Task prompt:
Beginning with the first line of the data below, set down each line exactly through the line that contains "A total of 8 items follow.".

Given data:
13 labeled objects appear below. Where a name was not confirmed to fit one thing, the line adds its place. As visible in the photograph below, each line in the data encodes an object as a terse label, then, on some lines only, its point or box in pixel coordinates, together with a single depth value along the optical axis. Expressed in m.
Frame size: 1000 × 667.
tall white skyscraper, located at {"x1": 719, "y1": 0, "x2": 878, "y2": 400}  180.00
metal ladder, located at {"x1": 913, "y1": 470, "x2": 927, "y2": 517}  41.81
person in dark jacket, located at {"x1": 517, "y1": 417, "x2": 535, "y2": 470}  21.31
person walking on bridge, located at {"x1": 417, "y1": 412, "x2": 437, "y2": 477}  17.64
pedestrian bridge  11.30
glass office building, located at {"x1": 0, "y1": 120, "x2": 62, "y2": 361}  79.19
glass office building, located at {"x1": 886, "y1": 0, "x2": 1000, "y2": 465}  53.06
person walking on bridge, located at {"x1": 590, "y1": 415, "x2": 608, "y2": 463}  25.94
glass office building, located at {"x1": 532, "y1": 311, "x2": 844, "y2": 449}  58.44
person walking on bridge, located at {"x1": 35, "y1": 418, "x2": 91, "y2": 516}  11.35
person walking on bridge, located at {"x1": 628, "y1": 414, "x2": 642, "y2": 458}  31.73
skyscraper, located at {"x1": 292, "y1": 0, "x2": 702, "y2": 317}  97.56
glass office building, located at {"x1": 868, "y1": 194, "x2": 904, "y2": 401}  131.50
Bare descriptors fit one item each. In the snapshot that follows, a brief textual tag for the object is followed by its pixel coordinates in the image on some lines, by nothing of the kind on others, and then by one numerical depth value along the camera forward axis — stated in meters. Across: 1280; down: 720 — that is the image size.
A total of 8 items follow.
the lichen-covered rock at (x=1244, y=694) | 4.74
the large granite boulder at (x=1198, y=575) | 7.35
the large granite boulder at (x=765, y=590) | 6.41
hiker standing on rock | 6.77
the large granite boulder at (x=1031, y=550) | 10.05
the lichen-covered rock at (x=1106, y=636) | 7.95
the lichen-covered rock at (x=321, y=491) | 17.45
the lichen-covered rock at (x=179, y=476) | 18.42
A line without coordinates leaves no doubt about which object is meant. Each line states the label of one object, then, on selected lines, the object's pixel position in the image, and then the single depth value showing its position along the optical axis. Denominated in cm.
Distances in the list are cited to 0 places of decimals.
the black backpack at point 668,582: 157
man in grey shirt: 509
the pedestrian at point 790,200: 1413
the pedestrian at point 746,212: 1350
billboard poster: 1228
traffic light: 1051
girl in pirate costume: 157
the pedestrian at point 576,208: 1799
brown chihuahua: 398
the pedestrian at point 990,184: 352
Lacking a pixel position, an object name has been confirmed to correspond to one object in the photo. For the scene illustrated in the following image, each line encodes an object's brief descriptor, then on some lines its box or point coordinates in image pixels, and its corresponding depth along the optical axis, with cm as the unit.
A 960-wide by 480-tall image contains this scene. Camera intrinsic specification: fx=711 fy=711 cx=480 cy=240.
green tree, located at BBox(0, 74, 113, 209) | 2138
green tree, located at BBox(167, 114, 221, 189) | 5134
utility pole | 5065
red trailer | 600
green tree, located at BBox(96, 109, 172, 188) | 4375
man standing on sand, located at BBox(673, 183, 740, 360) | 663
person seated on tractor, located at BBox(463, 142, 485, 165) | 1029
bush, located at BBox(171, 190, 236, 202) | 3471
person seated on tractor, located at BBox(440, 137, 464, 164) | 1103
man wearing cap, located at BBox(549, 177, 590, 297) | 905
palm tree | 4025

Solved problem:
13 labeled objects appear below. Where a name was not confirmed to fit one thing, the line adds its place. As visible in the photograph below, each line in the data encodes an object as a terse label, then, on some lines only, its point or box in pixel coordinates, together with a single depth value along the optical axis. Expressed in m.
Frame size: 1000 × 667.
tall white skyscraper, located at {"x1": 719, "y1": 0, "x2": 878, "y2": 400}  180.00
metal ladder, located at {"x1": 913, "y1": 470, "x2": 927, "y2": 517}  41.81
person in dark jacket, located at {"x1": 517, "y1": 417, "x2": 535, "y2": 470}  21.31
person walking on bridge, located at {"x1": 417, "y1": 412, "x2": 437, "y2": 477}  17.64
pedestrian bridge  11.30
glass office building, located at {"x1": 0, "y1": 120, "x2": 62, "y2": 361}  79.19
glass office building, located at {"x1": 886, "y1": 0, "x2": 1000, "y2": 465}  53.06
person walking on bridge, located at {"x1": 590, "y1": 415, "x2": 608, "y2": 463}  25.94
glass office building, located at {"x1": 532, "y1": 311, "x2": 844, "y2": 449}  58.44
person walking on bridge, located at {"x1": 35, "y1": 418, "x2": 91, "y2": 516}  11.35
person walking on bridge, located at {"x1": 628, "y1": 414, "x2": 642, "y2": 458}  31.73
skyscraper, located at {"x1": 292, "y1": 0, "x2": 702, "y2": 317}  97.56
glass office building, located at {"x1": 868, "y1": 194, "x2": 904, "y2": 401}  131.50
Bare descriptors fit one item each. In the snapshot that follows, a brief textual tag for the object is followed by its pixel coordinates in the image on some lines, by nothing of the kind on others, and then by one numerical depth value along the camera forward axis — stated in meters. Across: 1280; down: 720 — that is the image size.
A total of 8 items follow.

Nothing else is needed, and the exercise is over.